» **Exercise task**: Switch every "Référé" in the lines below to "Requête" and write all the lines out again with nothing else altered.

» **Records for the task**:
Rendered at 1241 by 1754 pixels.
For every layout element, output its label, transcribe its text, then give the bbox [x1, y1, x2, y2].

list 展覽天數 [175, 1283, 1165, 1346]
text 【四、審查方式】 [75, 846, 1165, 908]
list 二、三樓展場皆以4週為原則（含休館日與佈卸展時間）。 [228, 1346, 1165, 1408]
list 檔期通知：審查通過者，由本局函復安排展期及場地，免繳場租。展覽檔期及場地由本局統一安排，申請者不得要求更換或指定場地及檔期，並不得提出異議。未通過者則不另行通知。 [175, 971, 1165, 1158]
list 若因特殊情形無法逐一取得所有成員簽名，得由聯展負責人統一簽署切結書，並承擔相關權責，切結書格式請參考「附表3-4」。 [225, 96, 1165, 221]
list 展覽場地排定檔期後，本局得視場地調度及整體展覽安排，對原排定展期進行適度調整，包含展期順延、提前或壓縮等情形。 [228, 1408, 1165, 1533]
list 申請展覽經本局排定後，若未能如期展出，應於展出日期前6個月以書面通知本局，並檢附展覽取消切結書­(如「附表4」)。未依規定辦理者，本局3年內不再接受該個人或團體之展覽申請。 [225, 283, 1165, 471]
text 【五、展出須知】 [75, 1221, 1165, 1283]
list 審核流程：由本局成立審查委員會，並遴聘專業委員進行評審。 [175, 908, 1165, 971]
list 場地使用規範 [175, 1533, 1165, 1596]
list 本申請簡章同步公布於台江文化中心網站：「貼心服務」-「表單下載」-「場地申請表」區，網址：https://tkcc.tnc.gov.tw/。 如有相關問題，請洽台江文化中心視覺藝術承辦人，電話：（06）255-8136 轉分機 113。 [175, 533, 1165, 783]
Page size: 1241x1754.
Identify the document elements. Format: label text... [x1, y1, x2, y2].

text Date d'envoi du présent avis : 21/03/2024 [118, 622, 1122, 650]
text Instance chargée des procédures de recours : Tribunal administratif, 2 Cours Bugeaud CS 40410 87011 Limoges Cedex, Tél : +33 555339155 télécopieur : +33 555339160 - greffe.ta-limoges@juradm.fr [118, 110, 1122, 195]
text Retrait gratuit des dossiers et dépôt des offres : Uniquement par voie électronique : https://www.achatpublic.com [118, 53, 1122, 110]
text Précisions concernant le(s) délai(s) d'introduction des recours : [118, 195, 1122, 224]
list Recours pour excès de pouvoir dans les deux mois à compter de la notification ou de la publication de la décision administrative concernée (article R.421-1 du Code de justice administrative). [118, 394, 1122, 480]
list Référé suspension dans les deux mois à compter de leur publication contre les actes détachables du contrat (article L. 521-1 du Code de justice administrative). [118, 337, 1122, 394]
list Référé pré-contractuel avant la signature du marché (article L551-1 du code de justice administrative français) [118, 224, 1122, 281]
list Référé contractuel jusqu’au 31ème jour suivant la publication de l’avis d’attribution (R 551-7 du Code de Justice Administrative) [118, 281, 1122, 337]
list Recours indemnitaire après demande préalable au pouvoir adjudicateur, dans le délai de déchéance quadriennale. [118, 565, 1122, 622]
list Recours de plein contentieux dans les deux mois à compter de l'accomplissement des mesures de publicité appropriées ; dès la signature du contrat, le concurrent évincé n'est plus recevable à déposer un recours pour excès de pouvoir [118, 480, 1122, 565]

» **Output for this exercise**:
Rendered at 1241 by 1754 pixels.
For every layout element, output its label, transcribe its text, then give the bbox [x1, y1, x2, y2].

list 展覽天數 [175, 1283, 1165, 1346]
text 【四、審查方式】 [75, 846, 1165, 908]
list 二、三樓展場皆以4週為原則（含休館日與佈卸展時間）。 [228, 1346, 1165, 1408]
list 檔期通知：審查通過者，由本局函復安排展期及場地，免繳場租。展覽檔期及場地由本局統一安排，申請者不得要求更換或指定場地及檔期，並不得提出異議。未通過者則不另行通知。 [175, 971, 1165, 1158]
list 若因特殊情形無法逐一取得所有成員簽名，得由聯展負責人統一簽署切結書，並承擔相關權責，切結書格式請參考「附表3-4」。 [225, 96, 1165, 221]
list 展覽場地排定檔期後，本局得視場地調度及整體展覽安排，對原排定展期進行適度調整，包含展期順延、提前或壓縮等情形。 [228, 1408, 1165, 1533]
list 申請展覽經本局排定後，若未能如期展出，應於展出日期前6個月以書面通知本局，並檢附展覽取消切結書­(如「附表4」)。未依規定辦理者，本局3年內不再接受該個人或團體之展覽申請。 [225, 283, 1165, 471]
text 【五、展出須知】 [75, 1221, 1165, 1283]
list 審核流程：由本局成立審查委員會，並遴聘專業委員進行評審。 [175, 908, 1165, 971]
list 場地使用規範 [175, 1533, 1165, 1596]
list 本申請簡章同步公布於台江文化中心網站：「貼心服務」-「表單下載」-「場地申請表」區，網址：https://tkcc.tnc.gov.tw/。 如有相關問題，請洽台江文化中心視覺藝術承辦人，電話：（06）255-8136 轉分機 113。 [175, 533, 1165, 783]
Page size: 1241x1754.
Identify the document elements. Format: label text... [x1, y1, x2, y2].

text Date d'envoi du présent avis : 21/03/2024 [118, 622, 1122, 650]
text Instance chargée des procédures de recours : Tribunal administratif, 2 Cours Bugeaud CS 40410 87011 Limoges Cedex, Tél : +33 555339155 télécopieur : +33 555339160 - greffe.ta-limoges@juradm.fr [118, 110, 1122, 195]
text Retrait gratuit des dossiers et dépôt des offres : Uniquement par voie électronique : https://www.achatpublic.com [118, 53, 1122, 110]
text Précisions concernant le(s) délai(s) d'introduction des recours : [118, 195, 1122, 224]
list Recours pour excès de pouvoir dans les deux mois à compter de la notification ou de la publication de la décision administrative concernée (article R.421-1 du Code de justice administrative). [118, 394, 1122, 480]
list Requête suspension dans les deux mois à compter de leur publication contre les actes détachables du contrat (article L. 521-1 du Code de justice administrative). [118, 337, 1122, 394]
list Requête pré-contractuel avant la signature du marché (article L551-1 du code de justice administrative français) [118, 224, 1122, 281]
list Requête contractuel jusqu’au 31ème jour suivant la publication de l’avis d’attribution (R 551-7 du Code de Justice Administrative) [118, 281, 1122, 337]
list Recours indemnitaire après demande préalable au pouvoir adjudicateur, dans le délai de déchéance quadriennale. [118, 565, 1122, 622]
list Recours de plein contentieux dans les deux mois à compter de l'accomplissement des mesures de publicité appropriées ; dès la signature du contrat, le concurrent évincé n'est plus recevable à déposer un recours pour excès de pouvoir [118, 480, 1122, 565]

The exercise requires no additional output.